▶ _作業項目_:
レポート サーバー管理に関する提供本文によると、Management Studio とシステム ユーティリティの使用にはどこに対する管理者権限が必要か。すべて挙げてください。

▶ _提供本文_:
────────────────────
オプション機能の有効化、レポート サーバー データベースのバックアップ、サーバーのパフォーマンスの監視、サーバーの問題のトラブルシューティングなどのタスクが含まれます。

レポート サーバーを正しく管理するためには、イベント ビューアとパフォーマンス モニタの使用方法、ログ ファイルを読む方法、および構成ファイルを編集する方法を把握している必要があります。そのほか、SQL Server リレーショナル データベースのバックアップ操作と復元操作の作成、スケジュール、および実行の方法や、長時間実行されているジョブを中止したり、パフォーマンスの問題をトラブルシューティングしたりする方法も把握している必要もあります。

Management Studio とシステム ユーティリティを使用するには、ローカル コンピュータの管理者権限、レポート サーバーがインストールされているコンピュータの管理者権限、レポート サーバー データベースをホストしているデータベース エンジン インスタンスの管理者権限が必要です。

コンテンツの作成とパブリッシュ用のクライアント ツール

Reporting Services では、レポート定義 (.rdl)、レポート モデル (.smdl)、共有データ ソース (.rds (レポート サーバーを SharePoint 統合モードで実行している場合は .rsds)) などの種類のコンテンツがサポートされているほか、格納されるだけで処理されない任意のリソース ファイルもサポートされています。
────────────────────
▶ _提供データ_:
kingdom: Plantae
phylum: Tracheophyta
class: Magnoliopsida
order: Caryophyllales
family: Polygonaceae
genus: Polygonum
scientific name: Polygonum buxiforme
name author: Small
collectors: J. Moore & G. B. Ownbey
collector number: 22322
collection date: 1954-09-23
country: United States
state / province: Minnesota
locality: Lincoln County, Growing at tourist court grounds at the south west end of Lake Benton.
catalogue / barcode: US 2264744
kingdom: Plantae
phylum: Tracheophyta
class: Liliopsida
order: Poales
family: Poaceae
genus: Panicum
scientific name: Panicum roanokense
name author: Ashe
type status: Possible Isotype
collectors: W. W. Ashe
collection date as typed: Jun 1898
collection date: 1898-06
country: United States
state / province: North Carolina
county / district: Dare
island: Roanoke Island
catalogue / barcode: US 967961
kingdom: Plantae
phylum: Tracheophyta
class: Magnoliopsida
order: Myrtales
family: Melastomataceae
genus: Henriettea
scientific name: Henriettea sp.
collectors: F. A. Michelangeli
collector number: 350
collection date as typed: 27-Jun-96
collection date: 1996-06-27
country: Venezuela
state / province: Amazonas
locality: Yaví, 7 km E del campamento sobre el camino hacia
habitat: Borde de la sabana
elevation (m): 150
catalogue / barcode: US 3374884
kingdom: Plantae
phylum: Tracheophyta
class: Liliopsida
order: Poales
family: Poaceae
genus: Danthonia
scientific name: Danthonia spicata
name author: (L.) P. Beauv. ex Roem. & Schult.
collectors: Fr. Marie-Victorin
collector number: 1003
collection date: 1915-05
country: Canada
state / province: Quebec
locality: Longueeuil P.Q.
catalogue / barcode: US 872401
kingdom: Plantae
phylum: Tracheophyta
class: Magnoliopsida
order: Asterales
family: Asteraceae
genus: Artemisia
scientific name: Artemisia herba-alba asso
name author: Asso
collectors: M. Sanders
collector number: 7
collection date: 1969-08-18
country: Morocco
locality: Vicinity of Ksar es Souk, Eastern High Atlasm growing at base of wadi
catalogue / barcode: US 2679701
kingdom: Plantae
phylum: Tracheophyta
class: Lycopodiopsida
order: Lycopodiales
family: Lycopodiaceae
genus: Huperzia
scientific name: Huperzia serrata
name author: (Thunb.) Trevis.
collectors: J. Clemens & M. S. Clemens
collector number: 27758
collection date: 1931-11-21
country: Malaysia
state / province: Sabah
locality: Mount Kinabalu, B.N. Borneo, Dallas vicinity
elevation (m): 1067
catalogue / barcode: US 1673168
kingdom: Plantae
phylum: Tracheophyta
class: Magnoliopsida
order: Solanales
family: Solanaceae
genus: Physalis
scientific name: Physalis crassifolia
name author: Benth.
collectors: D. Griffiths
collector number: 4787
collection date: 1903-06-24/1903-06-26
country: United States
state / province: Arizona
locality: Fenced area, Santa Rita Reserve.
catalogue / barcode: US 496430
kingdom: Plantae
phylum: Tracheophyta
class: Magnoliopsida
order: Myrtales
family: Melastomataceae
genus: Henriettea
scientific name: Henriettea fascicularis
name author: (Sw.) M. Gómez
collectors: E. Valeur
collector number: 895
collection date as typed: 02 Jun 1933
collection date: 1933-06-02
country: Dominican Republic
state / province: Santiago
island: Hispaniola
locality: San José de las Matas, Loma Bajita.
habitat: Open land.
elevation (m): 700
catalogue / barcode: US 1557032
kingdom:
────────────────────
▶ _完成した回答_:
- ローカル コンピュータ
- レポート サーバーがインストールされているコンピュータ
- レポート サーバー データベースをホストしているデータベース エンジン インスタンス